Mais la beauté du Candy Shop, c'est qu'il a conservé la philosophie culinaire de ses origines. Un exploit dans la Big Apple, véritable bastion d'incalculables tendances. Son menu regorge de recettes toutes simples: des mets préparés selon la tradition avec des aliments toujours frais, jamais congelés.

Une visite au Candy Shop pour le petit-déjeuner? On presse de belles oranges devant vous. Vos oeufs brouillés sont poêlés avec beurre et lait. Les omelettes débordent de vieux cheddar américain. Les crêpes ont récolté les honneurs dans à peu près tous les guides touristiques new-yorkais.

Une virée pour le midi? Encore là, délices d'époque assurés! Pour le cheeseburger, la boulette de boeuf est certifiée Angus. Qu'il soit au poulet ou à la dinde, le club-sandwich, servi avec un gros cornichon croquant, est préparé avec de la viande apprêtée la journée même. Résultat: des sandwichs qui dégoulinent de fraîcheur. Délicieux!

S'il vous reste de la place pour le dessert (il faudrait, ils sont mémorables), la carte offre quelques suggestions délirantes: brownies, gâteaux au fromage et beignets. Et bien sûr, ils sont cuisinés sur place.
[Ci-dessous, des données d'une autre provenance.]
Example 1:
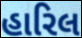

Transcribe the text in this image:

હારિલ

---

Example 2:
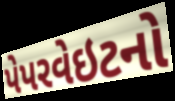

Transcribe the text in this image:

પેપરવેઇટનો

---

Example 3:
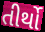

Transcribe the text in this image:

તીર્થો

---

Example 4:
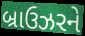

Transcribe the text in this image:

બ્રાઉઝરને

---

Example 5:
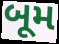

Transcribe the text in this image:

બૂમ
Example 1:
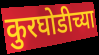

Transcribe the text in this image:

कुरघोडीच्या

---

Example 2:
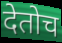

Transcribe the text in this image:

देतोच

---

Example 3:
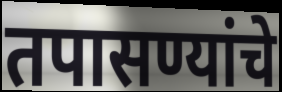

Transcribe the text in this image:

तपासण्यांचे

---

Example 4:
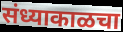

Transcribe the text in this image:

संध्याकाळचा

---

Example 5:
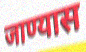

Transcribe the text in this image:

जाण्यास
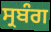
ਸ੍ਰਬੰਗ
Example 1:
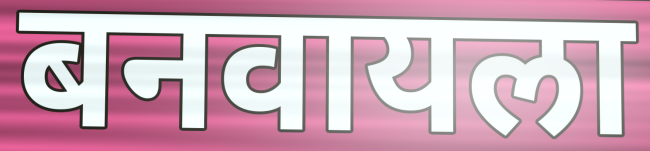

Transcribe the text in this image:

बनवायला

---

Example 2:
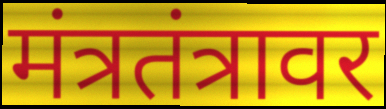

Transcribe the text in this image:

मंत्रतंत्रावर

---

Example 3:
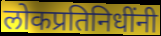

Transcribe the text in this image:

लोकप्रतिनिधींनी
Mais sachez que le spécial «crème glacée maison du mois» (au café avec morceaux de chocolat en mai, aux pralines en juin) est à se rouler par terre. Et le fameux pouding au riz, éternel «dessert du jour», est absolument onctueux.

Des vedettes et en vedette

Le Candy Shop est sans prétention, ce qui a contribué, au fil des ans, à en faire un endroit hyper in. Feignez de ne pas être surpris si vous croisez Paul McCartney en train d'y casser la croûte. Quant aux vedettes hollywoodiennes, elles ne font pas broncher une seconde la clientèle d'habitués (la beauté de vivre à New York!).
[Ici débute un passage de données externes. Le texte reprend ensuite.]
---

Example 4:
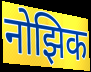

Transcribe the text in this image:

नोझिक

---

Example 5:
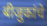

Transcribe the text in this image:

बीजुकांचे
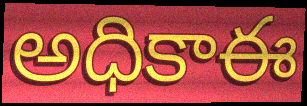
అధికాఈ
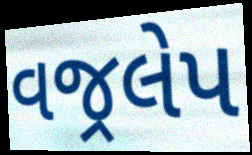
વજ્રલેપ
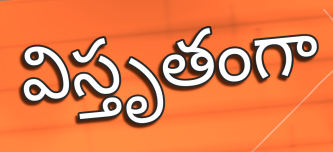
విస్తృతంగా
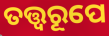
ତତ୍ତ୍ୱରୂପେ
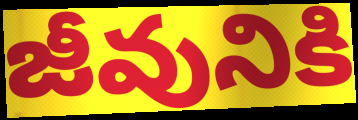
జీవునికి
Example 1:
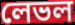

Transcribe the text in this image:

লেভল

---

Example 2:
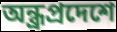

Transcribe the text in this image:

অন্ধ্রপ্রদেশে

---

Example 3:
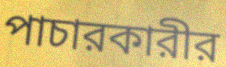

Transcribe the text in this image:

পাচারকারীর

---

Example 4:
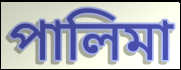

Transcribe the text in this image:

পালিমা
Le cachet unique du Candy Shop a aussi servi de décor à quelques films américains. Les cinéphiles qui ont apprécié Three Days of the Condor, réalisé en 1975 par Sydney Pollack, reconnaîtront la scène où Robert Redford mange au comptoir pendant que ses collègues de la CIA, restés au bureau, se font tous assassiner. Plus récemment, Scarlett Johansson s'y est attablée pendant le tournage de The Nanny Diaries.

Autre agréable surprise: on ressort du «Candy Shop» sans être ruiné. Même s'ils ne sont pas rétros, les prix demeurent raisonnables, surtout pour le chic Upper East Side: environ 12$ pour le petit-déjeuner; un peu plus le midi.

Dernier détail: impossible de passer au Candy Shop Luncheonette sans saluer John et Robert, les sympathiques propriétaires. Soyez averti: vous pourriez être séduit! D'autant plus qu'ils semblent ignorer jusqu'à quel point leurs personnalités attachantes ajoutent au charme du Candy Shop.